[SUPPLIED DATA]
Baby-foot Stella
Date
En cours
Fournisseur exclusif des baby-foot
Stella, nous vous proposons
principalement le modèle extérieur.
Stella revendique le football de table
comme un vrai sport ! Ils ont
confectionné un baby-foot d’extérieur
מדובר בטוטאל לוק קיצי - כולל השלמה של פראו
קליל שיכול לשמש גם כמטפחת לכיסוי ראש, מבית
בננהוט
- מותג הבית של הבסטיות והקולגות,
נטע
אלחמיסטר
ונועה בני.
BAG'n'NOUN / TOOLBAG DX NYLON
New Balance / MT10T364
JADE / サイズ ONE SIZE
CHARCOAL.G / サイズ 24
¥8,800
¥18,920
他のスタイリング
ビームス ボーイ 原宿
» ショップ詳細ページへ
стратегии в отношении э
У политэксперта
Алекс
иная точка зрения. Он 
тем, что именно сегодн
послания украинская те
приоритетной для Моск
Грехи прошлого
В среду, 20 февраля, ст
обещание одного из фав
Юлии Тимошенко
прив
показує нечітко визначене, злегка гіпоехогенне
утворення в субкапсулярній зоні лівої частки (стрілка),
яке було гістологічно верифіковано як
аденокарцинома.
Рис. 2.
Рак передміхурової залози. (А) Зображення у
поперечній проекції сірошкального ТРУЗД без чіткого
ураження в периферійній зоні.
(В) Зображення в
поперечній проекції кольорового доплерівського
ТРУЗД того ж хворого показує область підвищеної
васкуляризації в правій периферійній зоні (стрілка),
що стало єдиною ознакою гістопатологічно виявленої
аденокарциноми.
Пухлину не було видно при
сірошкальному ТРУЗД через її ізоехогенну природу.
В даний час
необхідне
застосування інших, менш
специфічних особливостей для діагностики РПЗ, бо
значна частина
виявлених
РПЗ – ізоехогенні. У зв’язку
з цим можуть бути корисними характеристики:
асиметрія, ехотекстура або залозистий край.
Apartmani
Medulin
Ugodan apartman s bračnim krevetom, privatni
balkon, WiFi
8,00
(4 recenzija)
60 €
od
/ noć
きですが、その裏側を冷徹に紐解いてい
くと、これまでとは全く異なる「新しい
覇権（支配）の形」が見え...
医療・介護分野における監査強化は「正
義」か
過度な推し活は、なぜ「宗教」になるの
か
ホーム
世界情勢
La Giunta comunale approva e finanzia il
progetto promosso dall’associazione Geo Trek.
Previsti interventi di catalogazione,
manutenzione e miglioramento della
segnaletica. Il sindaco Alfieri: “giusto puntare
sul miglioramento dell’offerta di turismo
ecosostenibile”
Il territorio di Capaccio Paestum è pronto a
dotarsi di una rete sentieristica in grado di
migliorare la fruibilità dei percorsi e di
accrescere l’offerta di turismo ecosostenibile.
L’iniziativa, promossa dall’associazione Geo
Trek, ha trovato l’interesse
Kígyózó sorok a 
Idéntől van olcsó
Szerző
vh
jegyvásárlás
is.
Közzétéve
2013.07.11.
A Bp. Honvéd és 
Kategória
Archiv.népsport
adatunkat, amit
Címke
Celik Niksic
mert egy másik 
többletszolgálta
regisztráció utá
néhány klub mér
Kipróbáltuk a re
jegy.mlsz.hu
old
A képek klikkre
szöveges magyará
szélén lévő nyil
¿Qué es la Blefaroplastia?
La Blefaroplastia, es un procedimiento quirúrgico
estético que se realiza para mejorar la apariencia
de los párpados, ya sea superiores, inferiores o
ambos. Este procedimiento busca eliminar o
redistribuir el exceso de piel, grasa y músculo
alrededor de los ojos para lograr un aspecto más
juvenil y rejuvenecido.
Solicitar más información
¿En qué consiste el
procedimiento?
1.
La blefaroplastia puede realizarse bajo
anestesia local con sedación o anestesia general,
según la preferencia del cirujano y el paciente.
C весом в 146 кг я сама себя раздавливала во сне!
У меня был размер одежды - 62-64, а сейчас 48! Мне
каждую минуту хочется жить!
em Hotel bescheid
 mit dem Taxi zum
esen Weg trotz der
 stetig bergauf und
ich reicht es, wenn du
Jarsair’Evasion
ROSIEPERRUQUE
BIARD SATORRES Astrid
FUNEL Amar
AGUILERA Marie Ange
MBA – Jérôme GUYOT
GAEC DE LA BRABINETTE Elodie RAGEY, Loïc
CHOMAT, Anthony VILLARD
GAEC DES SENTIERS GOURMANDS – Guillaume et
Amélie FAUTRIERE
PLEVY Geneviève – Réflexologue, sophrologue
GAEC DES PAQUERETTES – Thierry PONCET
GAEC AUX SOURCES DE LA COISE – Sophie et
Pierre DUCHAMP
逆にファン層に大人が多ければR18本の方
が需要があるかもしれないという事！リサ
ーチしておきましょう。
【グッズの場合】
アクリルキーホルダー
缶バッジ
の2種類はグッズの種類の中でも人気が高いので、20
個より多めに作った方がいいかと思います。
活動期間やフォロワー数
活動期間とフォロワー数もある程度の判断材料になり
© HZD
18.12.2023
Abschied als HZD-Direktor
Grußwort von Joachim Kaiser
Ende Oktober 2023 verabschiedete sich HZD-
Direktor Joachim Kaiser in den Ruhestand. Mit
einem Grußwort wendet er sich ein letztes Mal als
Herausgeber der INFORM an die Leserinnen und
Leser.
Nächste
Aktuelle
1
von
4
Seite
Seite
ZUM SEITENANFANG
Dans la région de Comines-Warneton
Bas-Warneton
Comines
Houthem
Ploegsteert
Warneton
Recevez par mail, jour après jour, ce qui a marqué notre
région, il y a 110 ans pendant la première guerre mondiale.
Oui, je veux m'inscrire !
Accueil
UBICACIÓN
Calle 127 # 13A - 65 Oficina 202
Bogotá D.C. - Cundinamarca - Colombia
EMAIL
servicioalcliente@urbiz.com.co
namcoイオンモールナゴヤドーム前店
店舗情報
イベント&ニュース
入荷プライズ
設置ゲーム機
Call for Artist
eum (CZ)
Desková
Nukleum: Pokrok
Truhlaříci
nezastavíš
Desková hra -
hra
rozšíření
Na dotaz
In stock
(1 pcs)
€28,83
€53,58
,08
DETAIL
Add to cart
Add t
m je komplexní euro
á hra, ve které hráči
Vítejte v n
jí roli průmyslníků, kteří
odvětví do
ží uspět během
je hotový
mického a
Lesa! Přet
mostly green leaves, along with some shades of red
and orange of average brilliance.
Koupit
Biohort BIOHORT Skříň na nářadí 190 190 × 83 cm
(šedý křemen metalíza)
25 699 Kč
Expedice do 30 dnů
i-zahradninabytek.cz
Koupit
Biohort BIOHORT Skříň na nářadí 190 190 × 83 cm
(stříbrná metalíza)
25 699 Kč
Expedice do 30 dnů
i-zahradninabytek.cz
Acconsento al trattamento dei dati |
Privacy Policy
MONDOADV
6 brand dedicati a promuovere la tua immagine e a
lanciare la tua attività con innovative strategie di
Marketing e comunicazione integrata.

[WHAT IS BEING ASKED] Each of the records above is to be reproduced word for word.

[ANSWER BOX]
Baby-foot Stella
Date
En cours
Fournisseur exclusif des baby-foot
Stella, nous vous proposons
principalement le modèle extérieur.
Stella revendique le football de table
comme un vrai sport ! Ils ont
confectionné un baby-foot d’extérieur
מדובר בטוטאל לוק קיצי - כולל השלמה של פראו
קליל שיכול לשמש גם כמטפחת לכיסוי ראש, מבית
בננהוט
- מותג הבית של הבסטיות והקולגות,
נטע
אלחמיסטר
ונועה בני.
BAG'n'NOUN / TOOLBAG DX NYLON
New Balance / MT10T364
JADE / サイズ ONE SIZE
CHARCOAL.G / サイズ 24
¥8,800
¥18,920
他のスタイリング
ビームス ボーイ 原宿
» ショップ詳細ページへ
стратегии в отношении э
У политэксперта
Алекс
иная точка зрения. Он 
тем, что именно сегодн
послания украинская те
приоритетной для Моск
Грехи прошлого
В среду, 20 февраля, ст
обещание одного из фав
Юлии Тимошенко
прив
показує нечітко визначене, злегка гіпоехогенне
утворення в субкапсулярній зоні лівої частки (стрілка),
яке було гістологічно верифіковано як
аденокарцинома.
Рис. 2.
Рак передміхурової залози. (А) Зображення у
поперечній проекції сірошкального ТРУЗД без чіткого
ураження в периферійній зоні.
(В) Зображення в
поперечній проекції кольорового доплерівського
ТРУЗД того ж хворого показує область підвищеної
васкуляризації в правій периферійній зоні (стрілка),
що стало єдиною ознакою гістопатологічно виявленої
аденокарциноми.
Пухлину не було видно при
сірошкальному ТРУЗД через її ізоехогенну природу.
В даний час
необхідне
застосування інших, менш
специфічних особливостей для діагностики РПЗ, бо
значна частина
виявлених
РПЗ – ізоехогенні. У зв’язку
з цим можуть бути корисними характеристики:
асиметрія, ехотекстура або залозистий край.
Apartmani
Medulin
Ugodan apartman s bračnim krevetom, privatni
balkon, WiFi
8,00
(4 recenzija)
60 €
od
/ noć
きですが、その裏側を冷徹に紐解いてい
くと、これまでとは全く異なる「新しい
覇権（支配）の形」が見え...
医療・介護分野における監査強化は「正
義」か
過度な推し活は、なぜ「宗教」になるの
か
ホーム
世界情勢
La Giunta comunale approva e finanzia il
progetto promosso dall’associazione Geo Trek.
Previsti interventi di catalogazione,
manutenzione e miglioramento della
segnaletica. Il sindaco Alfieri: “giusto puntare
sul miglioramento dell’offerta di turismo
ecosostenibile”
Il territorio di Capaccio Paestum è pronto a
dotarsi di una rete sentieristica in grado di
migliorare la fruibilità dei percorsi e di
accrescere l’offerta di turismo ecosostenibile.
L’iniziativa, promossa dall’associazione Geo
Trek, ha trovato l’interesse
Kígyózó sorok a 
Idéntől van olcsó
Szerző
vh
jegyvásárlás
is.
Közzétéve
2013.07.11.
A Bp. Honvéd és 
Kategória
Archiv.népsport
adatunkat, amit
Címke
Celik Niksic
mert egy másik 
többletszolgálta
regisztráció utá
néhány klub mér
Kipróbáltuk a re
jegy.mlsz.hu
old
A képek klikkre
szöveges magyará
szélén lévő nyil
¿Qué es la Blefaroplastia?
La Blefaroplastia, es un procedimiento quirúrgico
estético que se realiza para mejorar la apariencia
de los párpados, ya sea superiores, inferiores o
ambos. Este procedimiento busca eliminar o
redistribuir el exceso de piel, grasa y músculo
alrededor de los ojos para lograr un aspecto más
juvenil y rejuvenecido.
Solicitar más información
¿En qué consiste el
procedimiento?
1.
La blefaroplastia puede realizarse bajo
anestesia local con sedación o anestesia general,
según la preferencia del cirujano y el paciente.
C весом в 146 кг я сама себя раздавливала во сне!
У меня был размер одежды - 62-64, а сейчас 48! Мне
каждую минуту хочется жить!
em Hotel bescheid
 mit dem Taxi zum
esen Weg trotz der
 stetig bergauf und
ich reicht es, wenn du
Jarsair’Evasion
ROSIEPERRUQUE
BIARD SATORRES Astrid
FUNEL Amar
AGUILERA Marie Ange
MBA – Jérôme GUYOT
GAEC DE LA BRABINETTE Elodie RAGEY, Loïc
CHOMAT, Anthony VILLARD
GAEC DES SENTIERS GOURMANDS – Guillaume et
Amélie FAUTRIERE
PLEVY Geneviève – Réflexologue, sophrologue
GAEC DES PAQUERETTES – Thierry PONCET
GAEC AUX SOURCES DE LA COISE – Sophie et
Pierre DUCHAMP
逆にファン層に大人が多ければR18本の方
が需要があるかもしれないという事！リサ
ーチしておきましょう。
【グッズの場合】
アクリルキーホルダー
缶バッジ
の2種類はグッズの種類の中でも人気が高いので、20
個より多めに作った方がいいかと思います。
活動期間やフォロワー数
活動期間とフォロワー数もある程度の判断材料になり
© HZD
18.12.2023
Abschied als HZD-Direktor
Grußwort von Joachim Kaiser
Ende Oktober 2023 verabschiedete sich HZD-
Direktor Joachim Kaiser in den Ruhestand. Mit
einem Grußwort wendet er sich ein letztes Mal als
Herausgeber der INFORM an die Leserinnen und
Leser.
Nächste
Aktuelle
1
von
4
Seite
Seite
ZUM SEITENANFANG
Dans la région de Comines-Warneton
Bas-Warneton
Comines
Houthem
Ploegsteert
Warneton
Recevez par mail, jour après jour, ce qui a marqué notre
région, il y a 110 ans pendant la première guerre mondiale.
Oui, je veux m'inscrire !
Accueil
UBICACIÓN
Calle 127 # 13A - 65 Oficina 202
Bogotá D.C. - Cundinamarca - Colombia
EMAIL
servicioalcliente@urbiz.com.co
namcoイオンモールナゴヤドーム前店
店舗情報
イベント&ニュース
入荷プライズ
設置ゲーム機
Call for Artist
eum (CZ)
Desková
Nukleum: Pokrok
Truhlaříci
nezastavíš
Desková hra -
hra
rozšíření
Na dotaz
In stock
(1 pcs)
€28,83
€53,58
,08
DETAIL
Add to cart
Add t
m je komplexní euro
á hra, ve které hráči
Vítejte v n
jí roli průmyslníků, kteří
odvětví do
ží uspět během
je hotový
mického a
Lesa! Přet
mostly green leaves, along with some shades of red
and orange of average brilliance.
Koupit
Biohort BIOHORT Skříň na nářadí 190 190 × 83 cm
(šedý křemen metalíza)
25 699 Kč
Expedice do 30 dnů
i-zahradninabytek.cz
Koupit
Biohort BIOHORT Skříň na nářadí 190 190 × 83 cm
(stříbrná metalíza)
25 699 Kč
Expedice do 30 dnů
i-zahradninabytek.cz
Acconsento al trattamento dei dati |
Privacy Policy
MONDOADV
6 brand dedicati a promuovere la tua immagine e a
lanciare la tua attività con innovative strategie di
Marketing e comunicazione integrata.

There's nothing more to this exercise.